Comply with all applicable governmental laws, rules and regulations.

 

 

Proceed to act in good faith, responsibly, with due care, competence and diligence, without manipulating or misrepresenting material facts or allowing one’s independent judgment or decisions to be subordinated.

 

 

Respect the confidentiality of information acquired in the course of his or her duties, except when authorized or legally obligated to disclose such confidential information, and not use any such confidential information for personal advantage.

 

 

Actively promote and set forth an example of ethical behavior.

 

 

Maintain responsible use of and control over all assets and resources employed or entrusted.

 

 

Promptly report to the Chairman of the Company’s Audit Committee, the Company’s General Counsel, or the Company’s Director of SEC Reporting and Internal Audit any conduct that the individual believes to be or would give rise to a violation of law or business ethics or of any provision of this Code of Ethics or the Company’s Code of Business Conduct.

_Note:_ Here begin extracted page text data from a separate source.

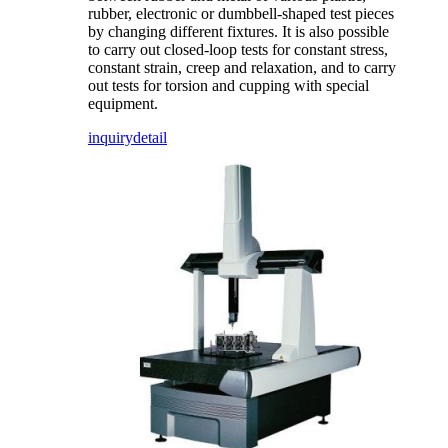
rubber, electronic or dumbbell-shaped test pieces
by changing different fixtures. It is also possible
to carry out closed-loop tests for constant stress,
constant strain, creep and relaxation, and to carry
out tests for torsion and cupping with special
equipment.
inquiry
detail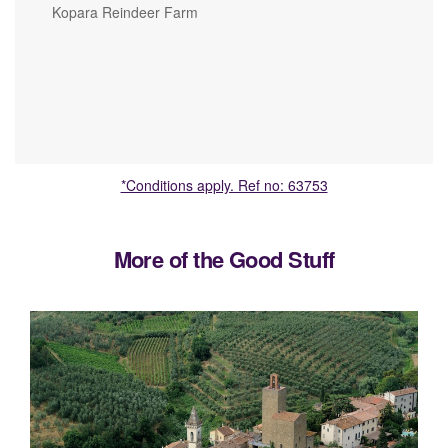
Kopara Reindeer Farm
*Conditions apply. Ref no: 63753
More of the Good Stuff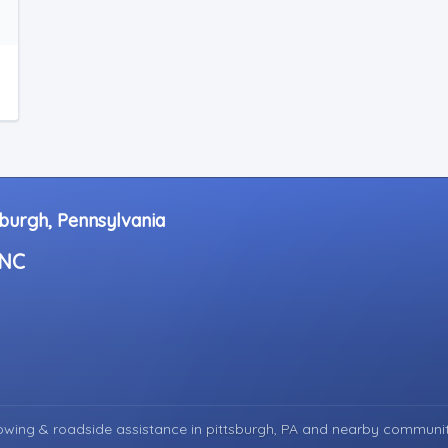
sburgh, Pennsylvania
INC
wing & roadside assistance in
pittsburgh, PA
and nearby communit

It is against the Company’s policy to retaliate against any employee for good faith reporting of any violations of this Code of Ethics. Violations of this Code of Ethics, including failures to report potential violations by others, will be viewed as severe disciplinary matters which may result in personnel action, including termination of employment.

This Code of Ethics supplements the Company’s Code of Business Conduct, which sets forth the fundamental principles and key policies and procedures that govern the conduct of all of the Company’s employees.

If you have any questions or concerns with this Code of Ethics, you may contact the Chairman of the Audit Committee of the Company’s Board of Directors, the Company’s General Counsel, or the Company’s Director of SEC Reporting and Internal Audit.